The answer is a stretch of the material below, returned exactly: the line containing "vfov_deg: 14.7", the line containing "focal_mm: 62", and all lines between.
○ ○ ○
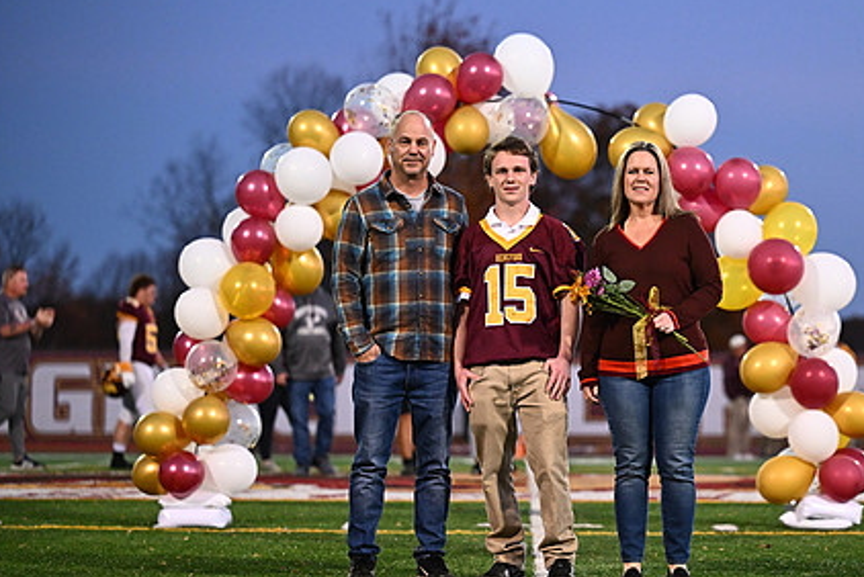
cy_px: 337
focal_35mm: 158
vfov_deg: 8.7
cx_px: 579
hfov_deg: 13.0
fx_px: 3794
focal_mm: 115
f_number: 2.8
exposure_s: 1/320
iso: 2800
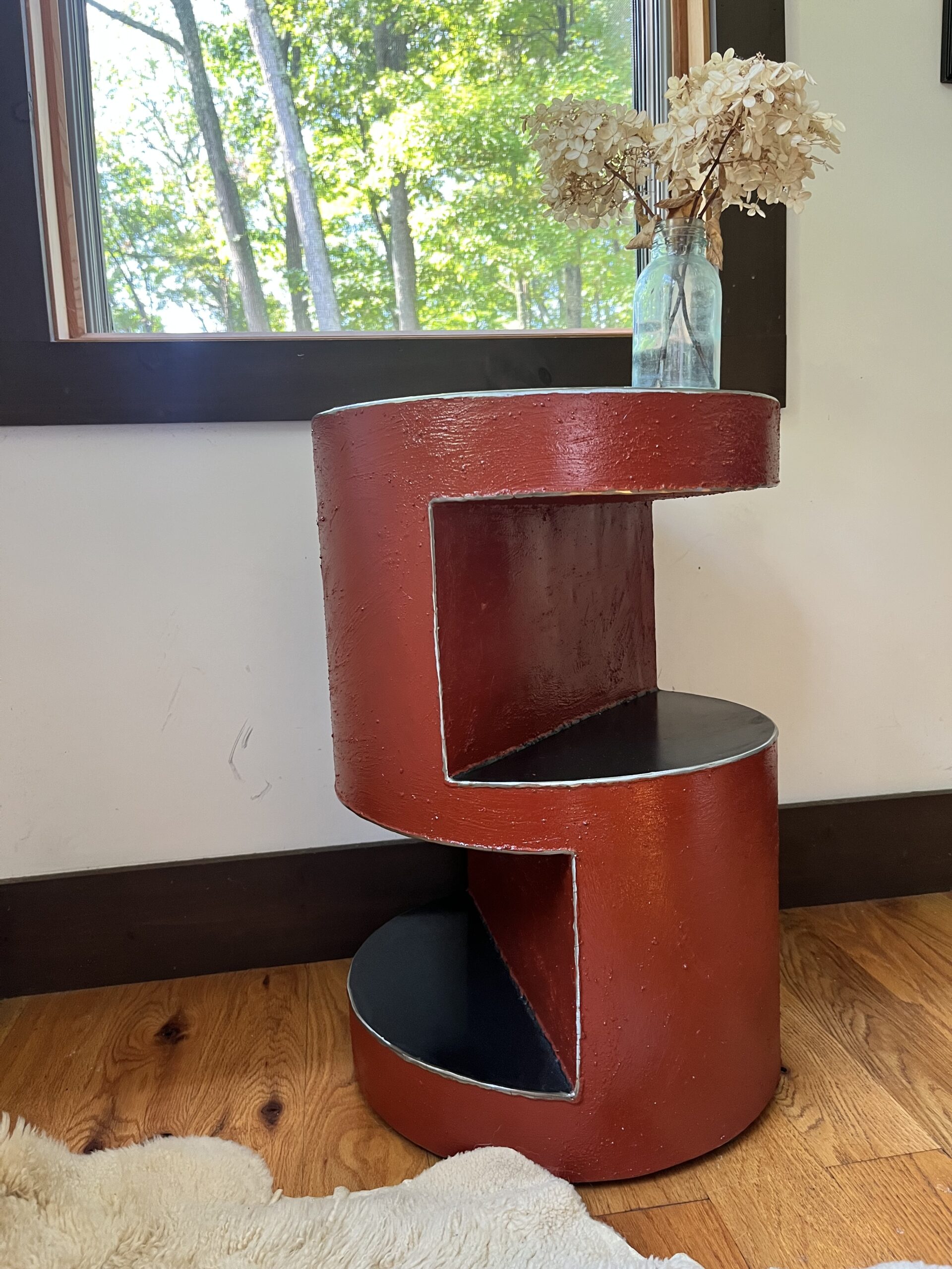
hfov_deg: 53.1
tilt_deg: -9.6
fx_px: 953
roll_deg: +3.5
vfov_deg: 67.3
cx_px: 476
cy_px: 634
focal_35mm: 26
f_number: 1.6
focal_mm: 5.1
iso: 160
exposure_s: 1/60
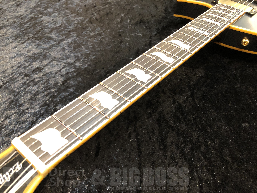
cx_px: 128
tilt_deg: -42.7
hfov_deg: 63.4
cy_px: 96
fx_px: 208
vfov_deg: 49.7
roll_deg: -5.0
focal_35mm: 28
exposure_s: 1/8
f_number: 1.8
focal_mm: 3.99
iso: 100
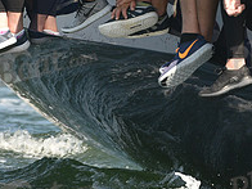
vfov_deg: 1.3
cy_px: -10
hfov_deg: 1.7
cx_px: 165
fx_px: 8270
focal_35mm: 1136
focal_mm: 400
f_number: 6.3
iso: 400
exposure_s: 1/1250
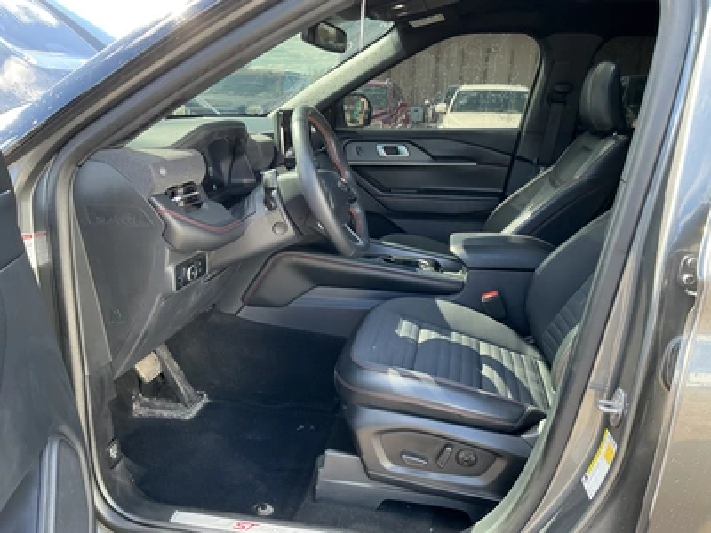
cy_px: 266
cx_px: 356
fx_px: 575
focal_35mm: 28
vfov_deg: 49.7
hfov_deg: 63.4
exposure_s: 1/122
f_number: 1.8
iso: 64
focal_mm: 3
○ ○ ○
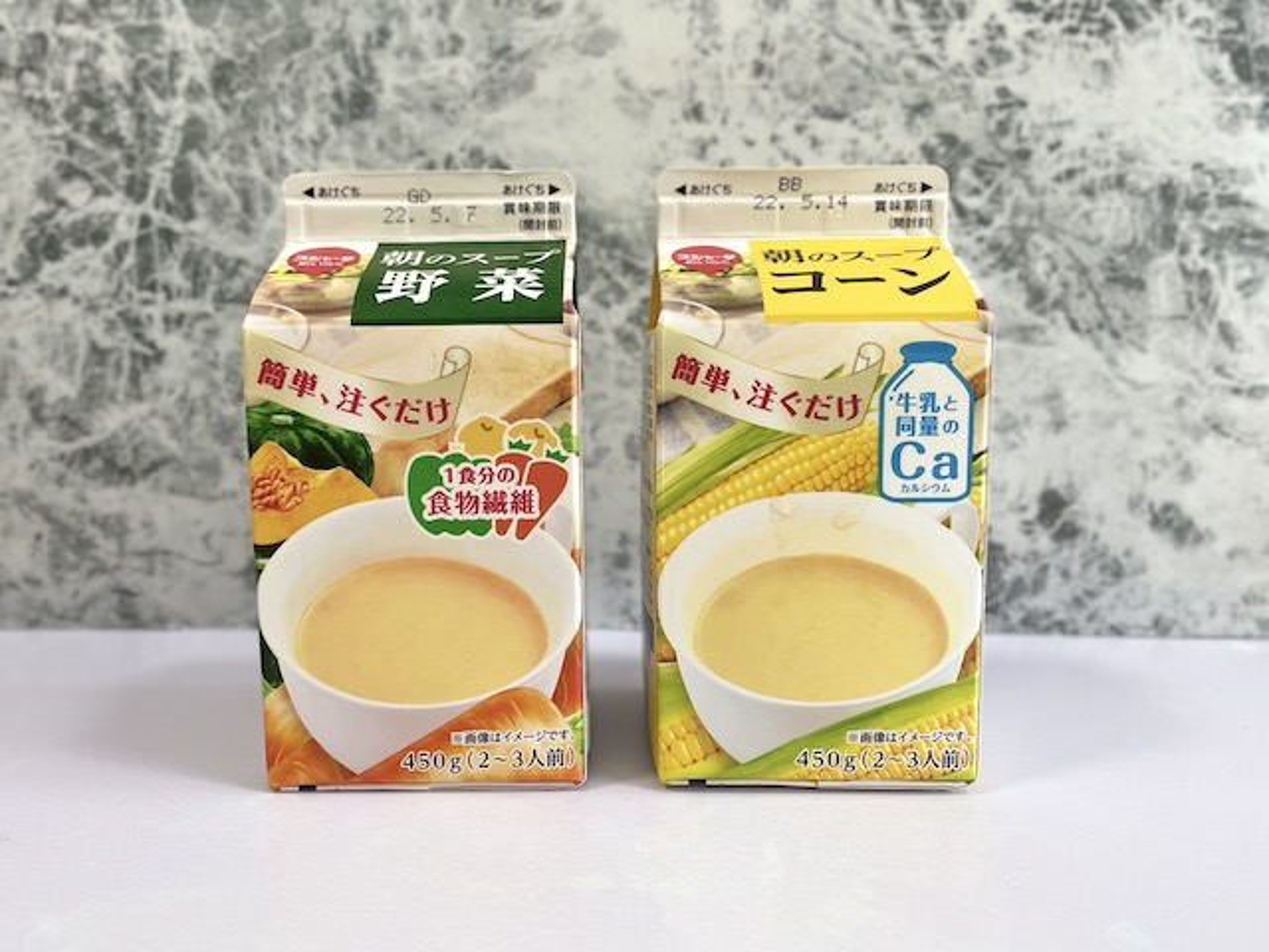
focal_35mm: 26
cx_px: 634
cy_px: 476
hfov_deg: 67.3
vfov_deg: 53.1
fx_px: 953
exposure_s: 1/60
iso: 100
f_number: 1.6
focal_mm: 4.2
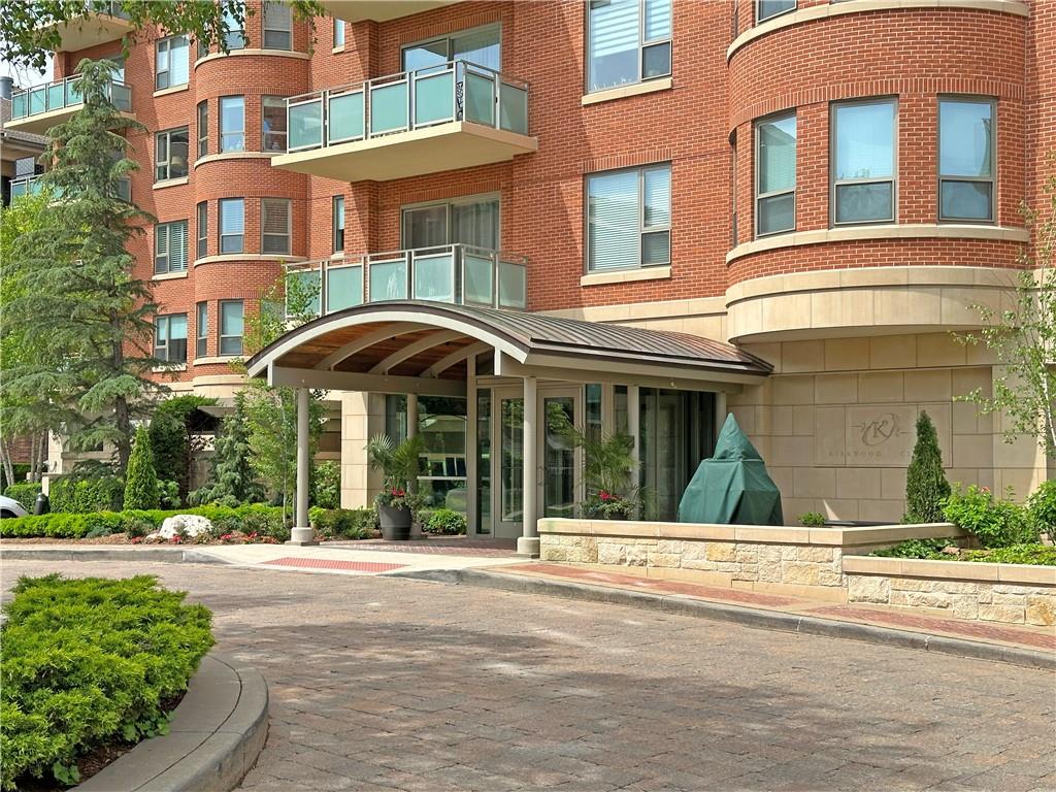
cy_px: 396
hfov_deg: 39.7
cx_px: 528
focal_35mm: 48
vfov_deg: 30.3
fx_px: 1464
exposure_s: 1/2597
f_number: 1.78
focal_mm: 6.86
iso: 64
○ ○ ○
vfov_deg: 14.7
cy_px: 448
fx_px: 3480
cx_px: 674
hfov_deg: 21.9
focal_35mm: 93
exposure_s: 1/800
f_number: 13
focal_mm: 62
○ ○ ○
### ANSWER BOX
vfov_deg: 14.7
cy_px: 448
fx_px: 3480
cx_px: 674
hfov_deg: 21.9
focal_35mm: 93
exposure_s: 1/800
f_number: 13
focal_mm: 62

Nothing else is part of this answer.